Il comune raffreddore, una difesa dal Covid
17 Gennaio 2022Uno studio pubblicato su Nature Communications – e ripreso da Doctor33 – evidenzia che le cellule T derivanti dall’incontro con un coronavirus umano, come quelli che causano il raffreddore, comune possono proteggere in maniera crociata da una infezione da SARS-CoV-2. «L’esposizione al virus SARS-CoV-2 non provoca sempre un’infezione, e noi abbiamo cercato di capire il perché. Abbiamo scoperto che alti livelli di cellule T preesistenti, create dal corpo quando infettato da altri coronavirus umani come il comune raffreddore, possono non solo riconoscere SARS-CoV-2, ma anche proteggere dall’infezione» spiega Rhia Kundu, dell’Imperial College di Londra, prima autrice dello studio.
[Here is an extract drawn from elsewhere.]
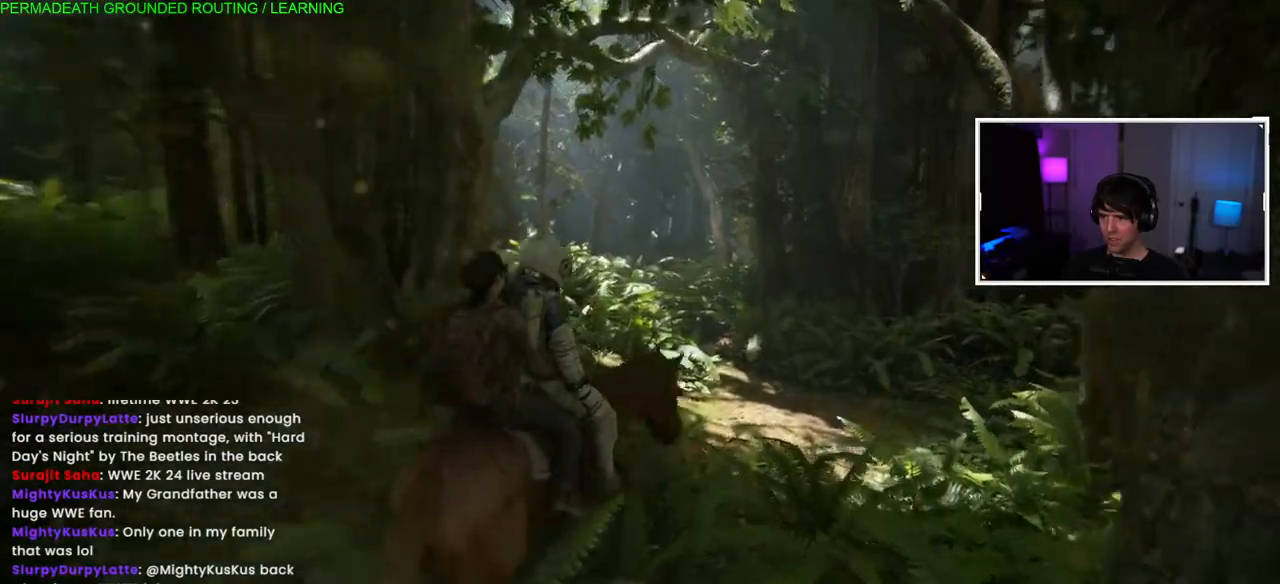
{"dt_ms": 500, "buttons": ["L1"], "left_stick": "up-right", "right_stick": "center", "events": [[183, "right_stick", "center"]]}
«Sebbene questa sia una scoperta importante, è bene ricordare che si tratta solo una forma di protezione. Il modo migliore per proteggersi dal COVID-19 è essere completamente vaccinati» sottolinea l’esperta. I ricercatori hanno studiato, a partire da settembre 2020, 52 persone che vivevano con qualcuno con un’infezione da SARS-CoV-2 confermata con PCR e che erano state quindi esposte al virus. I partecipanti hanno eseguito un test PCR all’inizio, e poi quattro e sette giorni dopo, per determinare se avevano sviluppato un’infezione. Sono stati inoltre prelevati campioni di sangue dai 52 partecipanti per analizzare i livelli di cellule T preesistenti indotte da precedenti infezioni da coronavirus del raffreddore. Gli esperti hanno scoperto che c’erano livelli significativamente più alti di cellule T cross-reattive in 26 persone che non erano state infettate, rispetto alle 26 persone che erano state infettate. Queste cellule T hanno preso di mira le proteine interne del virus SARS-CoV-2, e non la proteina spike sulla superficie del virus. I ricercatori affermano che queste proteine interne offrono un nuovo bersaglio vaccinale che potrebbe fornire una protezione di lunga durata, perché le risposte dei linfociti T persistono più a lungo delle risposte anticorpali, che diminuiscono entro pochi mesi dalla vaccinazione. La proteina spike, inoltre, è sottoposta a un’intensa pressione immunitaria mentre le proteine interne prese di mira dalle cellule T protettive mutano molto meno, e sono quindi altamente conservate tra le varianti di SARS -CoV-2. «Nuovi vaccini che mirano a queste proteine interne conservate indurrebbero quindi risposte ampiamente protettive delle cellule T, che dovrebbero proteggere dalle varianti attuali e future di SARS-CoV-2» concludono gli autori.